Option 2: Use a Case Statement
This option is heavier on syntax, but if you have multiple data sources and varied column names it helps keep track of which columns you use in each consolidated field. I also use this method with the ‘Table Name’ field to align columns in a traditional join, but here we must use the Key field. The CASE statement evaluates the Key field,using a specific column when a certain value evaluates as TRUE.
Option 3: Use ZN (Zero Null) function
This option is simpler than the Case statement, but can only be used for measures since it is mathematical. It doesn’t require the nesting of an IFNULL, making it an easy way to consolidate measures. The ZN function simply adds columns together at the row level and replaces NULL values with 0.

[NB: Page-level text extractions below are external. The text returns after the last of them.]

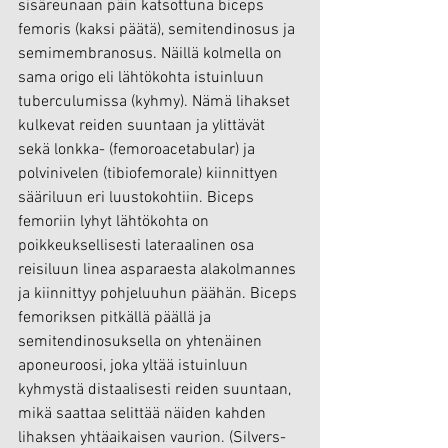
sisäreunaan päin katsottuna biceps 
femoris (kaksi päätä), semitendinosus ja 
semimembranosus. Näillä kolmella on 
sama origo eli lähtökohta istuinluun 
tuberculumissa (kyhmy). Nämä lihakset 
kulkevat reiden suuntaan ja ylittävät 
sekä lonkka- (femoroacetabular) ja 
polvinivelen (tibiofemorale) kiinnittyen 
sääriluun eri luustokohtiin. Biceps 
femoriin lyhyt lähtökohta on 
poikkeuksellisesti lateraalinen osa 
reisiluun linea asparaesta alakolmannes 
ja kiinnittyy pohjeluuhun päähän. Biceps 
femoriksen pitkällä päällä ja 
semitendinosuksella on yhtenäinen 
aponeuroosi, joka yltää istuinluun 
kyhmystä distaalisesti reiden suuntaan, 
mikä saattaa selittää näiden kahden 
lihaksen yhtäaikaisen vaurion. (Silvers-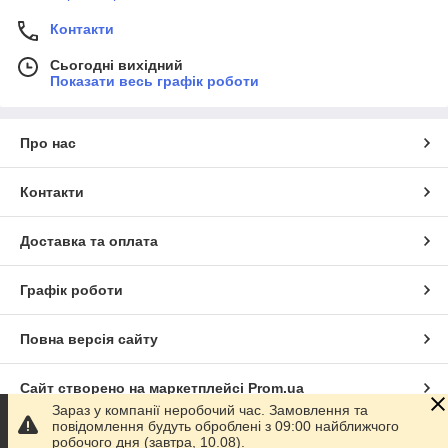
Контакти
Сьогодні вихідний
Показати весь графік роботи
Про нас
Контакти
Доставка та оплата
Графік роботи
Повна версія сайту
Сайт створено на маркетплейсі
Prom.ua
Зараз у компанії неробочий час. Замовлення та
повідомлення будуть оброблені з 09:00 найближчого
Політика конфіденційності
робочого дня (завтра, 10.08).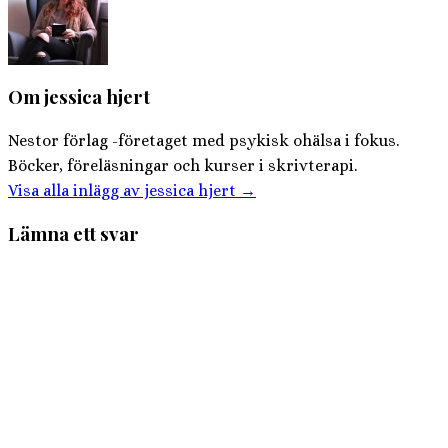
Om jessica hjert
Nestor förlag -företaget med psykisk ohälsa i fokus.
Böcker, föreläsningar och kurser i skrivterapi.
Visa alla inlägg av jessica hjert
→
Lämna ett svar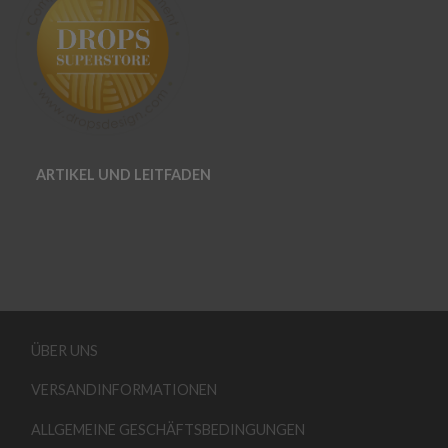
ARTIKEL UND LEITFADEN
ÜBER UNS
VERSANDINFORMATIONEN
ALLGEMEINE GESCHÄFTSBEDINGUNGEN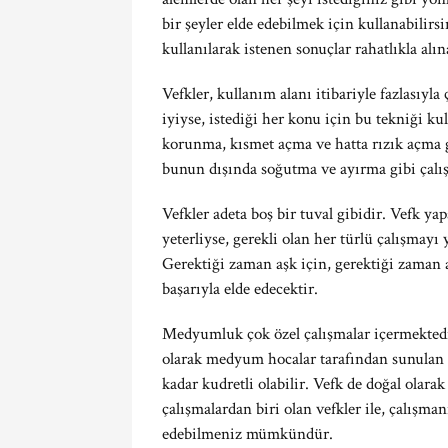
bir şeyler elde edebilmek için kullanabilirs
kullanılarak istenen sonuçlar rahatlıkla alı
Vefkler, kullanım alanı itibariyle fazlasıy
iyiyse, istediği her konu için bu tekniği kul
korunma, kısmet açma ve hatta rızık açma g
bunun dışında soğutma ve ayırma gibi çalış
Vefkler adeta boş bir tuval gibidir. Vefk y
yeterliyse, gerekli olan her türlü çalışmayı 
Gerektiği zaman aşk için, gerektiği zaman a
başarıyla elde edecektir.
Medyumluk çok özel çalışmalar içermektedi
olarak medyum hocalar tarafından sunulan ç
kadar kudretli olabilir. Vefk de doğal olara
çalışmalardan biri olan vefkler ile, çalışma
edebilmeniz mümkündür.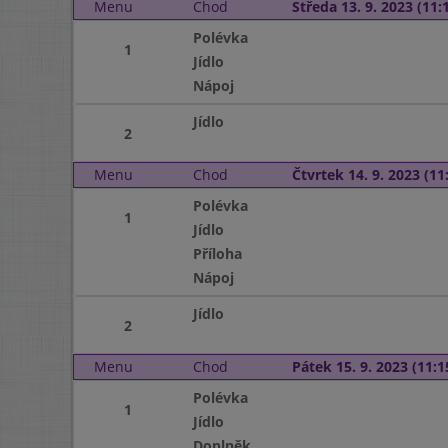
Menu
Chod
Středa 13. 9. 2023 (11:1
Polévka
1
Jídlo
Nápoj
Jídlo
2
Menu
Chod
Čtvrtek 14. 9. 2023 (11:
Polévka
1
Jídlo
Příloha
Nápoj
Jídlo
2
Menu
Chod
Pátek 15. 9. 2023 (11:1
Polévka
1
Jídlo
Doplněk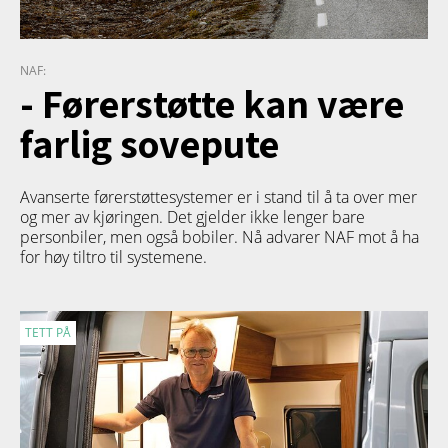
NAF:
- Førerstøtte kan være
farlig sovepute
Avanserte førerstøttesystemer er i stand til å ta over mer
og mer av kjøringen. Det gjelder ikke lenger bare
personbiler, men også bobiler. Nå advarer NAF mot å ha
for høy tiltro til systemene.
TETT PÅ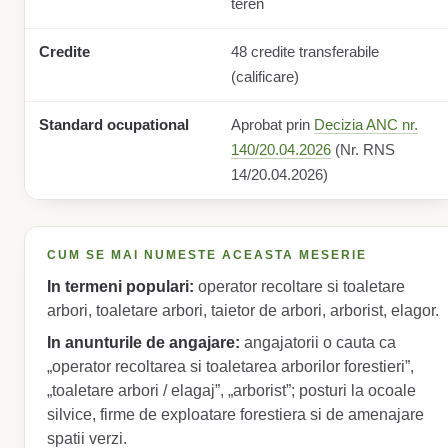
teren
Credite
48 credite transferabile
(calificare)
Standard ocupational
Aprobat prin
Decizia ANC nr.
140/20.04.2026
(Nr. RNS
14/20.04.2026)
CUM SE MAI NUMESTE ACEASTA MESERIE
In termeni populari:
operator recoltare si toaletare
arbori, toaletare arbori, taietor de arbori, arborist, elagor.
In anunturile de angajare:
angajatorii o cauta ca
„operator recoltarea si toaletarea arborilor forestieri”,
„toaletare arbori / elagaj”, „arborist”; posturi la ocoale
silvice, firme de exploatare forestiera si de amenajare
spatii verzi.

After consolidating all the fields, we drag them onto a worksheet to verify they’re working as intended.
There we go! We have successfully unioned data from two different databases.
Additional Considerations and Tips
Cross-database unions aren’t pretty, but they get the job done. Keep in mind that your data sets have a lot of columns, then you must create a lot of calculated fields, potentially impacting performance.
I also like to create naming conventions and acronyms for my fields to easily swap them in and out of calculations. The ‘Organize by Folder’ option is a great way to store fields in an orderly manner.
If you union tables within your data sources and then join like I did, you’ll also need to follow a very specific order or Tableau will throw an error. You must create all joins first, and then go back and union within your established data sources. I unfortunately found this out the hard way, but hopefully you won’t with this guidance.
The ‘scaffolding’ technique can also help create a continuous date field or axis if your original data source doesn’t have one. Imagine you only had start and end dates for an event, but wanted to distribute a measure across those dates.
I’ve run into this challenge creating resource planning dashboards where the project manager wants to apply a man-hour curve to a project timeline. To accomplish this, you need a row for every day you want to visualize, so you would join into a date dimension or scaffold table. Look out for a future blog post covering this topic.
I hope this tutorial helps you solve your own challenges bringing multiple database into Tableau.